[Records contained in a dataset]
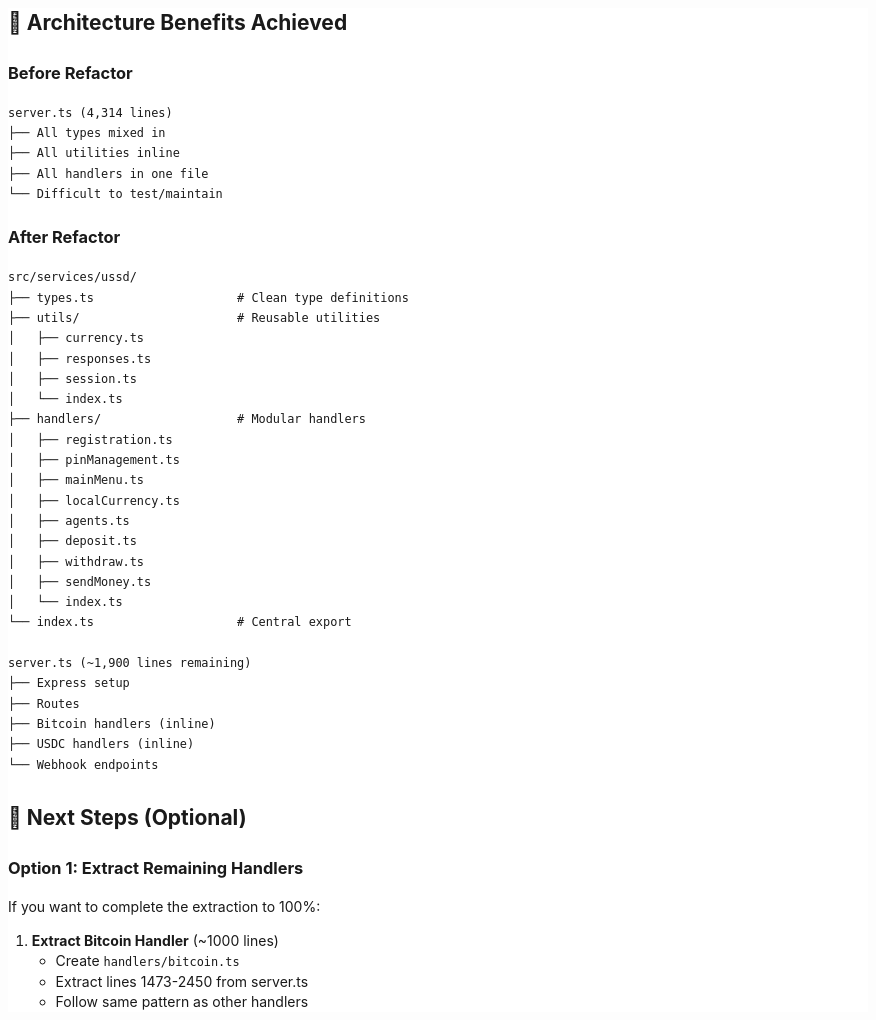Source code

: ## 🎯 Architecture Benefits Achieved

### Before Refactor
```
server.ts (4,314 lines)
├── All types mixed in
├── All utilities inline
├── All handlers in one file
└── Difficult to test/maintain
```

### After Refactor
```
src/services/ussd/
├── types.ts                    # Clean type definitions
├── utils/                      # Reusable utilities
│   ├── currency.ts
│   ├── responses.ts
│   ├── session.ts
│   └── index.ts
├── handlers/                   # Modular handlers
│   ├── registration.ts
│   ├── pinManagement.ts
│   ├── mainMenu.ts
│   ├── localCurrency.ts
│   ├── agents.ts
│   ├── deposit.ts
│   ├── withdraw.ts
│   ├── sendMoney.ts
│   └── index.ts
└── index.ts                    # Central export

server.ts (~1,900 lines remaining)
├── Express setup
├── Routes
├── Bitcoin handlers (inline)
├── USDC handlers (inline)
└── Webhook endpoints
```

## 🔧 Next Steps (Optional)

### Option 1: Extract Remaining Handlers
If you want to complete the extraction to 100%:

1. **Extract Bitcoin Handler** (~1000 lines)
   - Create `handlers/bitcoin.ts`
   - Extract lines 1473-2450 from server.ts
   - Follow same pattern as other handlers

# WORK TO COMPLETE
Produce a verbatim copy of every entry, excluding pictures.

# TASK OUTPUT
Source code

: ## 🎯 Architecture Benefits Achieved

### Before Refactor
```
server.ts (4,314 lines)
├── All types mixed in
├── All utilities inline
├── All handlers in one file
└── Difficult to test/maintain
```

### After Refactor
```
src/services/ussd/
├── types.ts                    # Clean type definitions
├── utils/                      # Reusable utilities
│   ├── currency.ts
│   ├── responses.ts
│   ├── session.ts
│   └── index.ts
├── handlers/                   # Modular handlers
│   ├── registration.ts
│   ├── pinManagement.ts
│   ├── mainMenu.ts
│   ├── localCurrency.ts
│   ├── agents.ts
│   ├── deposit.ts
│   ├── withdraw.ts
│   ├── sendMoney.ts
│   └── index.ts
└── index.ts                    # Central export

server.ts (~1,900 lines remaining)
├── Express setup
├── Routes
├── Bitcoin handlers (inline)
├── USDC handlers (inline)
└── Webhook endpoints
```

## 🔧 Next Steps (Optional)

### Option 1: Extract Remaining Handlers
If you want to complete the extraction to 100%:

1. **Extract Bitcoin Handler** (~1000 lines)
   - Create `handlers/bitcoin.ts`
   - Extract lines 1473-2450 from server.ts
   - Follow same pattern as other handlers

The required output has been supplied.